• WHAT THE TASK REQUIRES
Pick out every line of the rows below that contains the word "True" and copy each one. Treat uppercase and lowercase letters as different.

[[ PROVIDED DATA open ]]

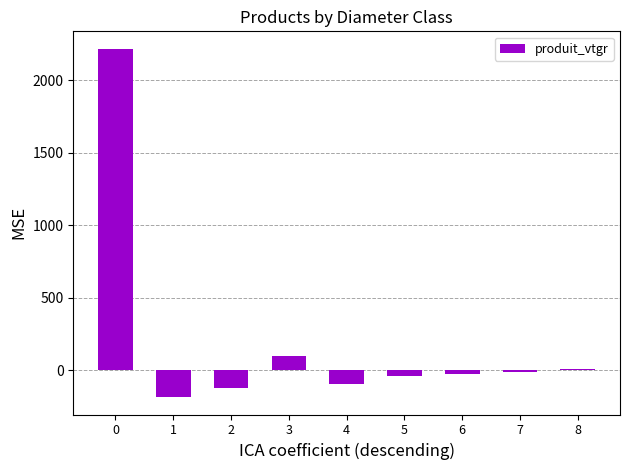

How many data points does each series have?

9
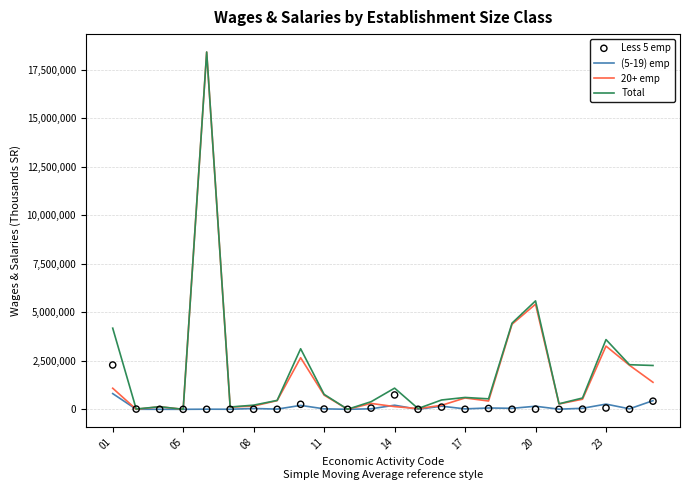

What are all the series names shown in the legend?

(5-19) emp, 20+ emp, Total, Less 5 emp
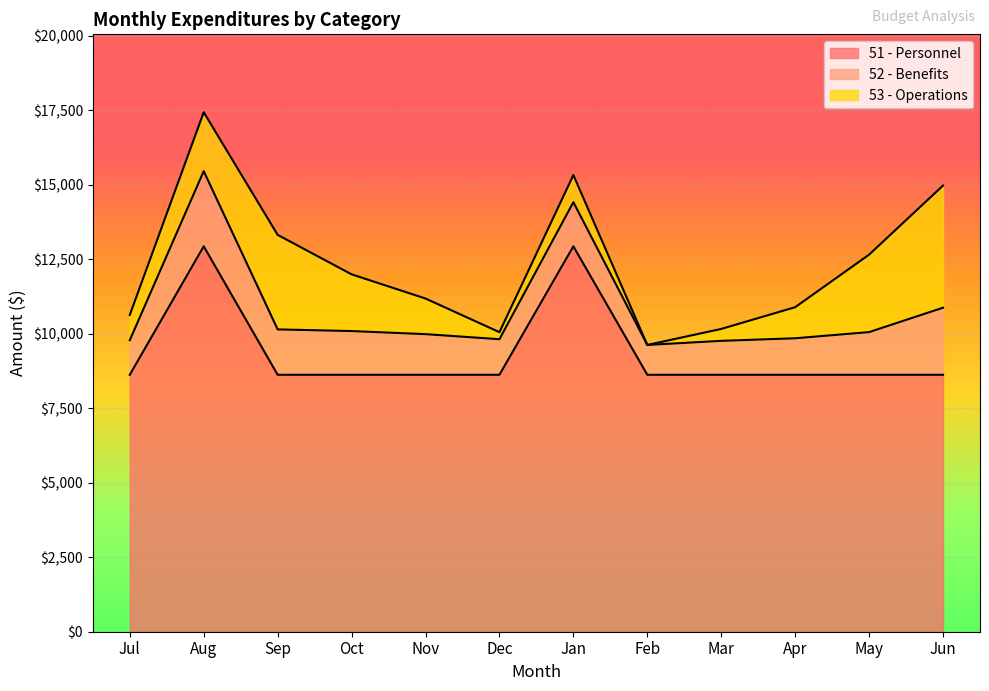

True or false: 51 - Personnel and 53 - Operations cross at least once.

False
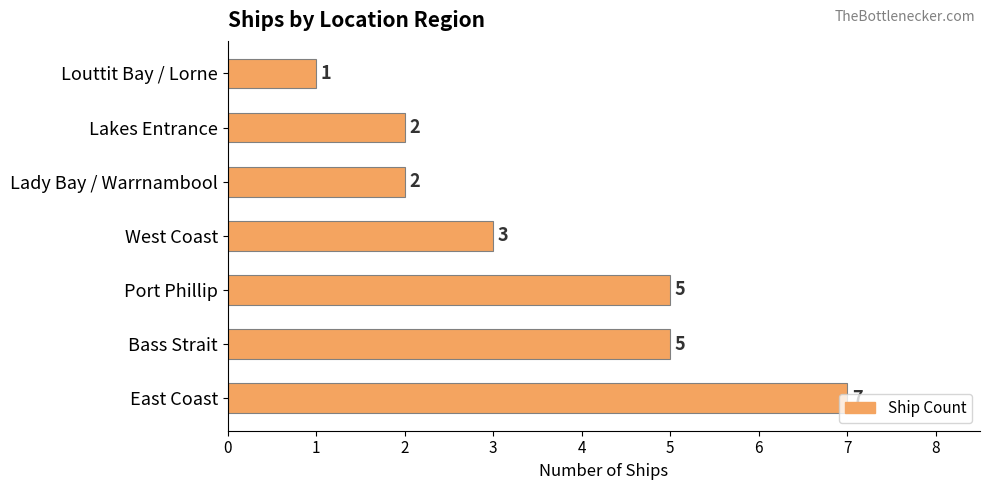

The chart shows a value of 2 at Lakes Entrance. True or false?

True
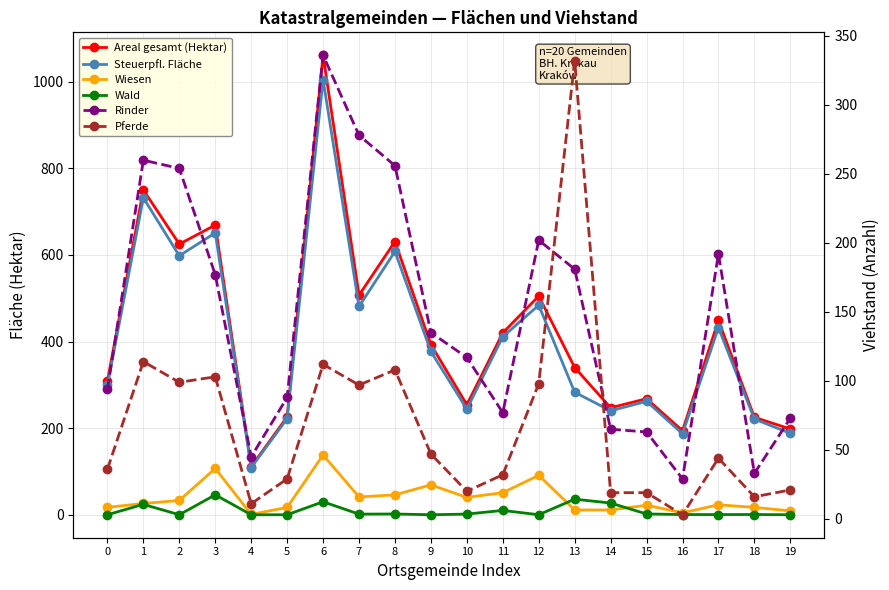

At which category is the sum across all series the highest?

6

[[ PROVIDED DATA closed ]]

• WRITTEN ANSWER
True or false: 51 - Personnel and 53 - Operations cross at least once.
The chart shows a value of 2 at Lakes Entrance. True or false?
True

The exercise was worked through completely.